We already know that the plant-based giants Beyond Meat and Impossible Foods have been holding their places in the meat aisle in the USA, and in some instances have smashed sales against their animal counterparts, Businesswire reported in May 2020: “Impossible Burger made its retail debut in September 2019, when it immediately rocketed to the No.1 item sold on the East and West coasts, easily outselling all ground beef from cows at many grocery stores. At one grocery store in Southern California, Impossible Burger outsold the next most popular single product by more than six-fold.”
In the UK a similar pattern has been emerging. Supermarkets including Tesco and Sainsbury’s have been introducing vegan products with their animal counterparts since April 2019 and haven’t looked back. British brands such as The Meatless Farm and Squeaky Bean have been aligned with Beyond and Impossible’s mission to directly target animal meat sales and this means going head to head in the same aisle, and it’s working.
According to the Kroger study, Midwest USA had the biggest increase in numbers; the authors explain that the number of flexitarians is much lower in the Midwest so this supports the evidence that product placement alone significantly changes consumer choices.

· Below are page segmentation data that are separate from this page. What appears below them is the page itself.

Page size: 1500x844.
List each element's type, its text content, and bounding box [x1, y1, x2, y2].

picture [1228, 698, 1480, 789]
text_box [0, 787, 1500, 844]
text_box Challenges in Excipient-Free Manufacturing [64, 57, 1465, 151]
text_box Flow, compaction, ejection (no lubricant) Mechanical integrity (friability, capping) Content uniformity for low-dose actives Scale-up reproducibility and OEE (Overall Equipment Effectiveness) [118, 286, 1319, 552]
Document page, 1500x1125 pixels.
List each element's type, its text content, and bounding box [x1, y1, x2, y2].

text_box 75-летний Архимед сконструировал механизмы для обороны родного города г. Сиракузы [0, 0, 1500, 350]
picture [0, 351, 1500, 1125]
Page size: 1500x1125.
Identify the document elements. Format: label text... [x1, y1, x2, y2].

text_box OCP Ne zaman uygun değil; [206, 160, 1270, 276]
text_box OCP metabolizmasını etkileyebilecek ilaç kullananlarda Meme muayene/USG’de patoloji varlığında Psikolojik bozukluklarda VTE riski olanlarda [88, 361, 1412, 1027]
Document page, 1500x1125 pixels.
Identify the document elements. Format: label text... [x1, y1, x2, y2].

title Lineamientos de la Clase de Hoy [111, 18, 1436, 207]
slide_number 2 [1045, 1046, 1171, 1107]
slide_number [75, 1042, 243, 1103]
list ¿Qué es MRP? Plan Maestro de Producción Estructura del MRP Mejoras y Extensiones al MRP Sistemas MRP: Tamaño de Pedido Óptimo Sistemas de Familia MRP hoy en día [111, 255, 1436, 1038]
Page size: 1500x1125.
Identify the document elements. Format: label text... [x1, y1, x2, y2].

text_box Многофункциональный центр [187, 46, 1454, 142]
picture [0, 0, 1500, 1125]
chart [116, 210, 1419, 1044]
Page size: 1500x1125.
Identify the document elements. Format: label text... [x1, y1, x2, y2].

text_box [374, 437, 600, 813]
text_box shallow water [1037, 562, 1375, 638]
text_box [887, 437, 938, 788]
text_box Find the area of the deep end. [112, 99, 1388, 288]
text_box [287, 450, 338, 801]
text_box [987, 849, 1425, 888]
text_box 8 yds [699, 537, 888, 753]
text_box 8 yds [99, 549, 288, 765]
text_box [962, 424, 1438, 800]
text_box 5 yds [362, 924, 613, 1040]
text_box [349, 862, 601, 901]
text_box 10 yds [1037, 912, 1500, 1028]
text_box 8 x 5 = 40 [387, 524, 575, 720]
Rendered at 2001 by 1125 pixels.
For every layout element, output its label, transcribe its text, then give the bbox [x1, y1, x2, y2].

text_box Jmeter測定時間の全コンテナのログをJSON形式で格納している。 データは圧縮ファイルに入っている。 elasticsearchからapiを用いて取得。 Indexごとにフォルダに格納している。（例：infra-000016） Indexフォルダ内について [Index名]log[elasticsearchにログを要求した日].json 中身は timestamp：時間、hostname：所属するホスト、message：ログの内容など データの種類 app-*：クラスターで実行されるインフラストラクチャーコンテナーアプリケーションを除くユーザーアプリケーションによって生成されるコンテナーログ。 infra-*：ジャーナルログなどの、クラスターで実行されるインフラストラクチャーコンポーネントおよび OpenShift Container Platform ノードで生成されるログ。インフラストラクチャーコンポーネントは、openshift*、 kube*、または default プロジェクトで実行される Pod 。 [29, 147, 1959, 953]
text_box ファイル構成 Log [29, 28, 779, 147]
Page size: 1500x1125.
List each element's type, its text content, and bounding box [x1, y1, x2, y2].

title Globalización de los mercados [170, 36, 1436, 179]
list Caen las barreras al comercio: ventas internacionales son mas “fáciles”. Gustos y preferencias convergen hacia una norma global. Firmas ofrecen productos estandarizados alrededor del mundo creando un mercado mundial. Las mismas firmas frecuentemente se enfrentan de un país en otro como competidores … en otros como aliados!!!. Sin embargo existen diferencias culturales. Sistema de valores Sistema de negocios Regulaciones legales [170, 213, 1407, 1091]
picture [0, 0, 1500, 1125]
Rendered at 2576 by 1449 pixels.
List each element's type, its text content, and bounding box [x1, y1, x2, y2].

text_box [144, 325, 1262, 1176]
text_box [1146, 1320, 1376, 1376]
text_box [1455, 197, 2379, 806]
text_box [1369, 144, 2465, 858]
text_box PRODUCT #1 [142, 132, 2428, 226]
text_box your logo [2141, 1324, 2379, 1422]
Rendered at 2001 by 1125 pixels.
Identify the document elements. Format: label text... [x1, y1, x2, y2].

In the Midwest, the test set attracted 32% more new shoppers over control stores, shoppers purchasing a wider variety of plant-based meats increased by 33% and shoppers increased their number of purchase occasions by 34%.
Julie Emmett, senior director of retail partnerships at the Plant Based Foods Association commented: “This research proves that it is important for retailers to place plant-based meat where shoppers expect to find it: in the meat department. The increase in sales in the Midwest demonstrates there is a tremendous opportunity for plant-based meats to succeed everywhere.”
If meat-eaters do in fact choose to purchase meat alternatives when they are visible, available, and attractive – this equates to less consumption of meat and many lives saved. Not to mention the associated positive environmental effects. Now it’s time for retailers and brands to put this into action.